[PROVIDED RECORDS — start]

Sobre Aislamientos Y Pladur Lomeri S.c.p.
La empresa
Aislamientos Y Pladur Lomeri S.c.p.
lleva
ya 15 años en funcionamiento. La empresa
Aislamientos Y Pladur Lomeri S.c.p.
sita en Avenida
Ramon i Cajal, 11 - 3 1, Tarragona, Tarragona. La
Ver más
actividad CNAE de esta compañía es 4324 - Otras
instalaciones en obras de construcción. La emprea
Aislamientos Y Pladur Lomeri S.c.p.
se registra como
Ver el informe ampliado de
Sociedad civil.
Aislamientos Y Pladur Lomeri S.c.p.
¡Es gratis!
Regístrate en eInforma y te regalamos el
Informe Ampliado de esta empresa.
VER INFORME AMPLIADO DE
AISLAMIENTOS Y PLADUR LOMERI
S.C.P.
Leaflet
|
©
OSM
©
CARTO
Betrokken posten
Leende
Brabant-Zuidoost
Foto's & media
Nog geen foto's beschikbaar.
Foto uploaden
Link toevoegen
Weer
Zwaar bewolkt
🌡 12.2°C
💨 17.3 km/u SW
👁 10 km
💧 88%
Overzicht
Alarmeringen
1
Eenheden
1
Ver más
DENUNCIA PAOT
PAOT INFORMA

[PROVIDED RECORDS — finish]
[PROVIDED RECORDS — start]

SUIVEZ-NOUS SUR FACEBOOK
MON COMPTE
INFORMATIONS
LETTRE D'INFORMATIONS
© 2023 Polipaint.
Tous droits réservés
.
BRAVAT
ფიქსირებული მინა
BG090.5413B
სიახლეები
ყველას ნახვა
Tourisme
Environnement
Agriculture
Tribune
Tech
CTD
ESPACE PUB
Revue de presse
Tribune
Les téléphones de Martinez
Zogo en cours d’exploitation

[PROVIDED RECORDS — finish]
[PROVIDED RECORDS — start]

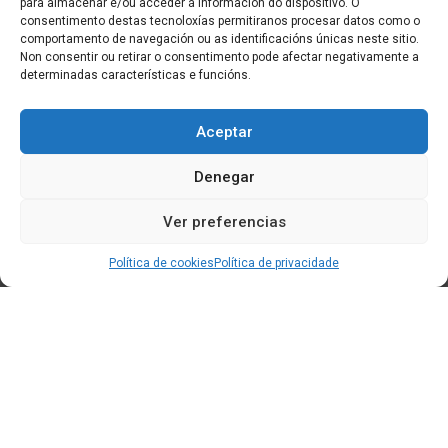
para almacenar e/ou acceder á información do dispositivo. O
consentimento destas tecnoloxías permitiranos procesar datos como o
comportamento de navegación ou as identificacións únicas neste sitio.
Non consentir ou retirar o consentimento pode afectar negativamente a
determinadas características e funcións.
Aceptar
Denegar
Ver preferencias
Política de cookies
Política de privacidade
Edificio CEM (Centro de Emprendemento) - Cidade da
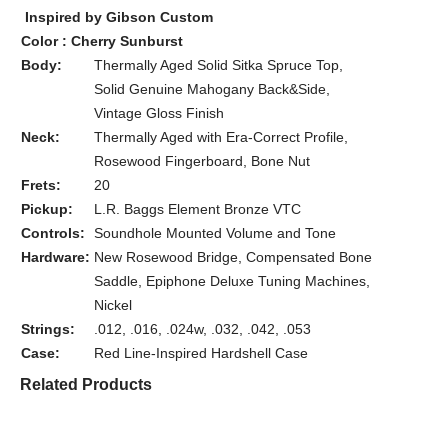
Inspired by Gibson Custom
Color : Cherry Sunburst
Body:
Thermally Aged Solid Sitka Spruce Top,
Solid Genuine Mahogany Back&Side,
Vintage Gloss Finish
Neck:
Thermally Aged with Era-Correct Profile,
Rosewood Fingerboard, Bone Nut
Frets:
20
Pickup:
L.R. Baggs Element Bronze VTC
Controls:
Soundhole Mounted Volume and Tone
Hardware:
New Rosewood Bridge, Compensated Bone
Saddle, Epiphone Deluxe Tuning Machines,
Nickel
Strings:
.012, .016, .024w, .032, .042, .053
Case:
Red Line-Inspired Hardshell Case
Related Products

[PROVIDED RECORDS — finish]

_EXERCISE DETAILS:_ Once you find the line with "Sobre Aislamientos Y Pladur Lomeri S.c.p." above, print it and every line after it up to and including the line with "PAOT INFORMA", exactly as written and nothing else.

_SOLUTION TO THIS TASK:_
Sobre Aislamientos Y Pladur Lomeri S.c.p.
La empresa
Aislamientos Y Pladur Lomeri S.c.p.
lleva
ya 15 años en funcionamiento. La empresa
Aislamientos Y Pladur Lomeri S.c.p.
sita en Avenida
Ramon i Cajal, 11 - 3 1, Tarragona, Tarragona. La
Ver más
actividad CNAE de esta compañía es 4324 - Otras
instalaciones en obras de construcción. La emprea
Aislamientos Y Pladur Lomeri S.c.p.
se registra como
Ver el informe ampliado de
Sociedad civil.
Aislamientos Y Pladur Lomeri S.c.p.
¡Es gratis!
Regístrate en eInforma y te regalamos el
Informe Ampliado de esta empresa.
VER INFORME AMPLIADO DE
AISLAMIENTOS Y PLADUR LOMERI
S.C.P.
Leaflet
|
©
OSM
©
CARTO
Betrokken posten
Leende
Brabant-Zuidoost
Foto's & media
Nog geen foto's beschikbaar.
Foto uploaden
Link toevoegen
Weer
Zwaar bewolkt
🌡 12.2°C
💨 17.3 km/u SW
👁 10 km
💧 88%
Overzicht
Alarmeringen
1
Eenheden
1
Ver más
DENUNCIA PAOT
PAOT INFORMA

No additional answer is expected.